_Directions for this task_
Give every line of the items below as a JSON list of strings, one string per line, skipping blank lines and leaving out the pictures.

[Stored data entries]
▬▬▬
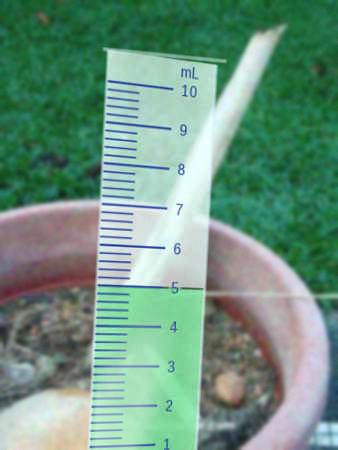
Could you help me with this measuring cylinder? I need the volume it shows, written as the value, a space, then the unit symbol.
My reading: 5 mL
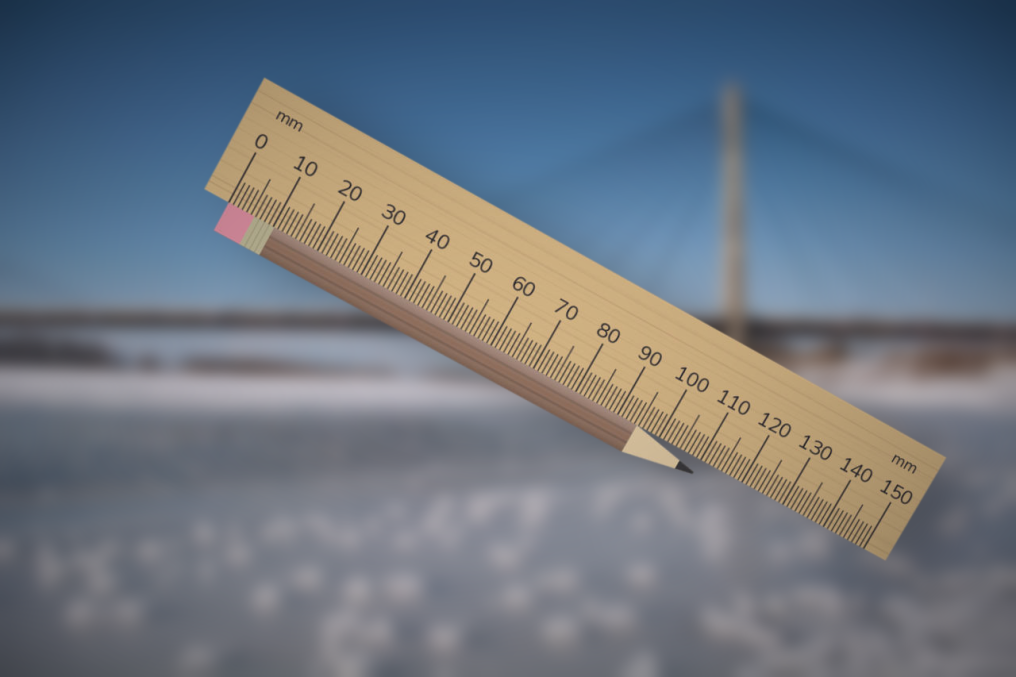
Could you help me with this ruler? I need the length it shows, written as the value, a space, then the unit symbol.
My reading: 110 mm
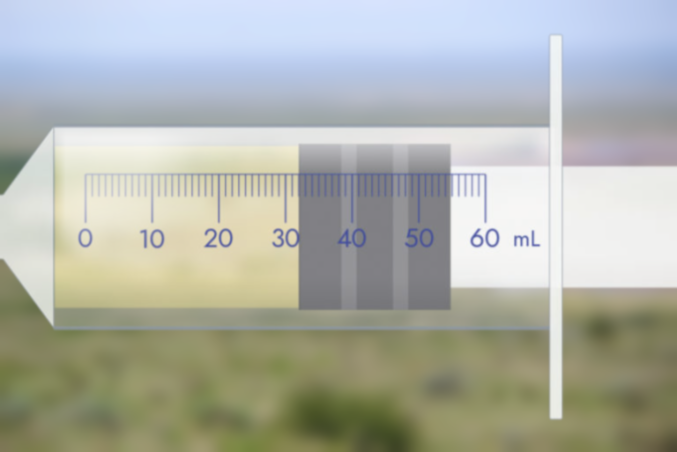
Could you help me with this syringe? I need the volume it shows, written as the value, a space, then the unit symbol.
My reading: 32 mL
▬▬▬
_Answer_
[
  "Could you help me with this measuring cylinder? I need the volume it shows, written as the value, a space, then the unit symbol.",
  "My reading: 5 mL",
  "Could you help me with this ruler? I need the length it shows, written as the value, a space, then the unit symbol.",
  "My reading: 110 mm",
  "Could you help me with this syringe? I need the volume it shows, written as the value, a space, then the unit symbol.",
  "My reading: 32 mL"
]